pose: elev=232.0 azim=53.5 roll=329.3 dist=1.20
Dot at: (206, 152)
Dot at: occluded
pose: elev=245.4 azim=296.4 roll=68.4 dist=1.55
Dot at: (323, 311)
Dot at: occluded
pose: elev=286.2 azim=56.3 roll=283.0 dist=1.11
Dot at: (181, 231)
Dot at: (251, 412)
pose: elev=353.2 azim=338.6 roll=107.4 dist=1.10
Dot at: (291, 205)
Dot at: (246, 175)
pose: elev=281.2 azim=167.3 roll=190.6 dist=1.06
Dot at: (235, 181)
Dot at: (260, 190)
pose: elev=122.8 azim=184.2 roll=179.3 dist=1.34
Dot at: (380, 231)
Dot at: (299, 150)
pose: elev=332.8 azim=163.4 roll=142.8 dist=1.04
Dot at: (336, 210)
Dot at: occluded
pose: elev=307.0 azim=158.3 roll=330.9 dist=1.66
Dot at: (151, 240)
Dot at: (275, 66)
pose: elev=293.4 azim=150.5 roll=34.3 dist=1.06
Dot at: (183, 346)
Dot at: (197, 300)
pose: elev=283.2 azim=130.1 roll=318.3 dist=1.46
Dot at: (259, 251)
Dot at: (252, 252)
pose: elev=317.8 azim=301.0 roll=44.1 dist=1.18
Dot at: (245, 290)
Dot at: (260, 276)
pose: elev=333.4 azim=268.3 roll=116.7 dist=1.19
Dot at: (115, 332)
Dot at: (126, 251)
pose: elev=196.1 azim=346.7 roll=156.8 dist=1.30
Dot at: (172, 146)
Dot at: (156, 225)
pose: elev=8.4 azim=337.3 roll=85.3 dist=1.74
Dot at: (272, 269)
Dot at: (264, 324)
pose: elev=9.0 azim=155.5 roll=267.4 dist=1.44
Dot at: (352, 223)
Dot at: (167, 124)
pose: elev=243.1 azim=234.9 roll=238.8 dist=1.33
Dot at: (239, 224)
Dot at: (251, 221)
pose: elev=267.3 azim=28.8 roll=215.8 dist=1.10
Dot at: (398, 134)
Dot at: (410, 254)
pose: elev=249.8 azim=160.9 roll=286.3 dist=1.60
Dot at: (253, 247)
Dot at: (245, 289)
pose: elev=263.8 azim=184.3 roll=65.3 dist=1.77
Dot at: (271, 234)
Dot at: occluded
○ ○ ○ ○ ○ ○ ○
▸ TASK PROMPT
Rewrite the lines from the one containing "pose: elev=122.8 azim=184.2" through the one containing "Dot at: (126, 251)", inclusive, changing "dist" to "distance" and leaving everything else as it is. Return only those lines.

▸ ANSWER TO THIS PROBLEM
pose: elev=122.8 azim=184.2 roll=179.3 distance=1.34
Dot at: (380, 231)
Dot at: (299, 150)
pose: elev=332.8 azim=163.4 roll=142.8 distance=1.04
Dot at: (336, 210)
Dot at: occluded
pose: elev=307.0 azim=158.3 roll=330.9 distance=1.66
Dot at: (151, 240)
Dot at: (275, 66)
pose: elev=293.4 azim=150.5 roll=34.3 distance=1.06
Dot at: (183, 346)
Dot at: (197, 300)
pose: elev=283.2 azim=130.1 roll=318.3 distance=1.46
Dot at: (259, 251)
Dot at: (252, 252)
pose: elev=317.8 azim=301.0 roll=44.1 distance=1.18
Dot at: (245, 290)
Dot at: (260, 276)
pose: elev=333.4 azim=268.3 roll=116.7 distance=1.19
Dot at: (115, 332)
Dot at: (126, 251)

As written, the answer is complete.